Taiwan has long been a model for the implementation and use of new technologies. Taiwanese companies are forerunners when it comes to Artificial Intelligence (AI) in healthcare. Implanting AI in healthcare systems, such as IoT, 5G, Algorithm and Machine Learning, has created positive and significant changes in medical fields. AI improves the efficiency and accuracy of diagnosis, reduces the load of medical personnel, and is cost-effective at the same time.
The influence of AI can also be seen in personalising the healthcare plan. Through the analysis of Personal Health Record (PHR) and recognising the risk factors for health, AI can assist doctors to predict potential diseases and preventing emergent danger from patients.
Since the collaboration between BioTech and AI has opened the age of smart medical care, Taiwan’s ICT industries, are working with medical-related organisations too. Their cooperation has been accelerating the improvement of Taiwan’s smart healthcare.

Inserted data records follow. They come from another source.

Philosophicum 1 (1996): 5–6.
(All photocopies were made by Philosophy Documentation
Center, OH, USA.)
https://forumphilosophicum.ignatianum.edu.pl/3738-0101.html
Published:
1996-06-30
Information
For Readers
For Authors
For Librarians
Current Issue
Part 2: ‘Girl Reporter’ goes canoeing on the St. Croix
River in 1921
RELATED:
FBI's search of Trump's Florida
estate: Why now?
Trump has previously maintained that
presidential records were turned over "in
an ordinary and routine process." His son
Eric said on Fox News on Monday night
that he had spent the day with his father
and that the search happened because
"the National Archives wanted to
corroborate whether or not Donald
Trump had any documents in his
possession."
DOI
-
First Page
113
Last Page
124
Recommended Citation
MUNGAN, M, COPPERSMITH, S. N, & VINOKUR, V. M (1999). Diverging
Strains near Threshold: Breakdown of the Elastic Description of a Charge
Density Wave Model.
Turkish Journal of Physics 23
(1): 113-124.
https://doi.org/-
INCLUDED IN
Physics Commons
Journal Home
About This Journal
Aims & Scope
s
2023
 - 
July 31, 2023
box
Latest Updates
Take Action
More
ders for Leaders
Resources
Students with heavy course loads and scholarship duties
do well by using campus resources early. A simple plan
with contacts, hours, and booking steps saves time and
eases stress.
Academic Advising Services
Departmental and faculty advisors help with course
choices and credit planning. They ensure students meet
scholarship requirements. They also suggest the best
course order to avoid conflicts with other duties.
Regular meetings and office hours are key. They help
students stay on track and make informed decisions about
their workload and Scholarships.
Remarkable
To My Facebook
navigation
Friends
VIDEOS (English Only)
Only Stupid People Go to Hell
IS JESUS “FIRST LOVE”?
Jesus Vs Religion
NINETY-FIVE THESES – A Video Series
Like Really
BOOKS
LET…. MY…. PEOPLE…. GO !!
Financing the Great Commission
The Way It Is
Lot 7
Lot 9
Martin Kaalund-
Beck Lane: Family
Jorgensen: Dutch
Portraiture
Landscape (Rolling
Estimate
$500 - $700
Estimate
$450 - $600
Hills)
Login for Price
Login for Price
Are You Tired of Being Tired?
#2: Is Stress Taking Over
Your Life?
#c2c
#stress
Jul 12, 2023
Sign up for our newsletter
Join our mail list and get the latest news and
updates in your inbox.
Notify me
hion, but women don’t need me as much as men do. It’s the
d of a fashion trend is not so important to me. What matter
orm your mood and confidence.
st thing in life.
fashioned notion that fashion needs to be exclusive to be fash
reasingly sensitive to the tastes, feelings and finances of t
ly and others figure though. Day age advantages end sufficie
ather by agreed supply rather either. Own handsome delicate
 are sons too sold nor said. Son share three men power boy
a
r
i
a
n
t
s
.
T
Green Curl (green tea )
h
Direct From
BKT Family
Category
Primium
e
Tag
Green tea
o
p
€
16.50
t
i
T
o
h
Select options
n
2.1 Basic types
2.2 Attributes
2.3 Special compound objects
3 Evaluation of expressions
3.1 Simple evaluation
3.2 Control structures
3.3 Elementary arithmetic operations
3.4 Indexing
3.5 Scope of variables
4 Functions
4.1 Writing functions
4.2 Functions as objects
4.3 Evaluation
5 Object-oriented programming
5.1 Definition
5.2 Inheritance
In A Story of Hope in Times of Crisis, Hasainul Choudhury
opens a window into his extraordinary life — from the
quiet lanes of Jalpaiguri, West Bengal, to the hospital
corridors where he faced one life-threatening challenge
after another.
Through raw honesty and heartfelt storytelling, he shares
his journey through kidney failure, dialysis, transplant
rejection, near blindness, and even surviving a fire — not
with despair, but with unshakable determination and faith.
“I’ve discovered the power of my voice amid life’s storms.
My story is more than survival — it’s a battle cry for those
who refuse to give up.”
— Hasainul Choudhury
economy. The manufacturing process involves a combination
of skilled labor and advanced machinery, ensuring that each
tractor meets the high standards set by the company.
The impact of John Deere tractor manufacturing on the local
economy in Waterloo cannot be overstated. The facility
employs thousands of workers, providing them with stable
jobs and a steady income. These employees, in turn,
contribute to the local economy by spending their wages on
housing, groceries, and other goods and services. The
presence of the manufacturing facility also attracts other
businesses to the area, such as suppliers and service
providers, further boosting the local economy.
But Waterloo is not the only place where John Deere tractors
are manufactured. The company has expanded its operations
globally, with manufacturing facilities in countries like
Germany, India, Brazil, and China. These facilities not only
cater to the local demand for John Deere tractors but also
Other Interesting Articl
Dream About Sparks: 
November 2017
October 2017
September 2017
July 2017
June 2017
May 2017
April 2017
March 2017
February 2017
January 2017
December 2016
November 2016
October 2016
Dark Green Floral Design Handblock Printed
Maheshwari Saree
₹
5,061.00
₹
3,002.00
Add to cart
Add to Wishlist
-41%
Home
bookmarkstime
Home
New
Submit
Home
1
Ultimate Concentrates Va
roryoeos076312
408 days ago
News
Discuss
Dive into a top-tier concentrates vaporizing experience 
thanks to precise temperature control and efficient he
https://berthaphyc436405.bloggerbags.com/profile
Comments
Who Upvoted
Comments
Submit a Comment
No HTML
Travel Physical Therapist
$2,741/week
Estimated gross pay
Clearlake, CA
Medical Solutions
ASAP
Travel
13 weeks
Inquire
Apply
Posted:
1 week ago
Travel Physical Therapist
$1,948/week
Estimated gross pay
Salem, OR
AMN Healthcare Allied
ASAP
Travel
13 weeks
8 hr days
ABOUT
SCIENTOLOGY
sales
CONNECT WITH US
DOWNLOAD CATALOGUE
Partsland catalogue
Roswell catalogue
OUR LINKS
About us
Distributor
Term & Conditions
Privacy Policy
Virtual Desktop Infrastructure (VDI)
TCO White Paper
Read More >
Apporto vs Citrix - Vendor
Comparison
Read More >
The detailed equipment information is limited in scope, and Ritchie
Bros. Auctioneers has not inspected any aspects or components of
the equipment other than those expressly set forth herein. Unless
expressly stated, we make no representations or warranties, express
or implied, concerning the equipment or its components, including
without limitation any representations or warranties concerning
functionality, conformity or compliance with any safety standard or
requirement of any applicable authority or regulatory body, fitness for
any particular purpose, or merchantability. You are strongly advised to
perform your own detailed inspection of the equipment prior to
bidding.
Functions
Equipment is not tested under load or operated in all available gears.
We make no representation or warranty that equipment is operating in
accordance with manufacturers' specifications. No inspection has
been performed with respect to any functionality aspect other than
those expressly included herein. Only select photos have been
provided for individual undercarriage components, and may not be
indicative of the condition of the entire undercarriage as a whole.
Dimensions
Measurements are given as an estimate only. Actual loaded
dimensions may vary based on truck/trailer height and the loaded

The collaboration of medical fields and technology industries is influencing the entire medical environment thoroughly, and Taiwan’s government also takes these cross-disciplinary integrations as the major approach to the plans of future smart healthcare.
– Dr Chii Wann Lin, Vice President Industrial Technology Research Institute & General Director, Biomedical Technology and Device Research Laboratories
AI has contributed throughout the entire healthcare ecosystem, the applications could generally be categorised in four phases of medical care: Prediction, Detection, Diagnosis and treatment advice. Successful use of AI and smart MedTech consist of the efforts from the medical sector, information technology industry (Algorithm of big data, IoT, machine learning, etc.) and supervising organisations. They worked together, have extended the possibility of MedTech innovation and also created more opportunities for interdisciplinary cooperation.
Through the development of smart medical care in recent years, it is not hard to predict the future transformation of healthcare will move forward to precision and prevention medicine, to use telemedicine.
More cross-disciplinary collaborations will be required, then ideally to form an ecosystem. Taiwan is working on this vision as well. The advantage we have is integrating the big healthcare data from the medical system via the ICT industries. Taiwan is also actively working on international cooperation and striving to make contributions to the world’s smart healthcare development.
Given the mature development of high-tech industries, Taiwan is having a profound capability from the technology industries to support building a smart medical care system, and there have been many remarkable collaborations between the IT and Medical industries.
For example, a tech company has done cross-industry work with the global healthcare company and National Taiwan University Hospital (NTUH) and invented the AI-assisted diagnostic software which now is already used for diagnosing diabetic retinopathy.
The software was created and adjusted by AI learning models over the data of 100,000 patients and retinal images from both inside and outside of Taiwan. It analyses the level of diabetic retinopathy. The accuracy is over 95% which is very close to the diagnosis by ophthalmologists. This effectively helps doctors to identify the patients that may potentially have diabetic retinopathy at the early stage.
As reported by OpenGov Asia, A research team led by NTUH developed Artificial Intelligence (AI) system that speeds up leukemia diagnosis after completing trials at four medical institutions in Taiwan and the United States.
The trials have conducted assessments and differential counting of bone marrow smears which are used for leukemia diagnosis. A total of 254 patients were involved in the trials. The diagnosis results using the AI system reached a matching rate of 70-90% with those by a human doctor. The AI system has received approval from Taiwan’s Ministry of Health and Welfare and the European Union for marketing as an AI medical device.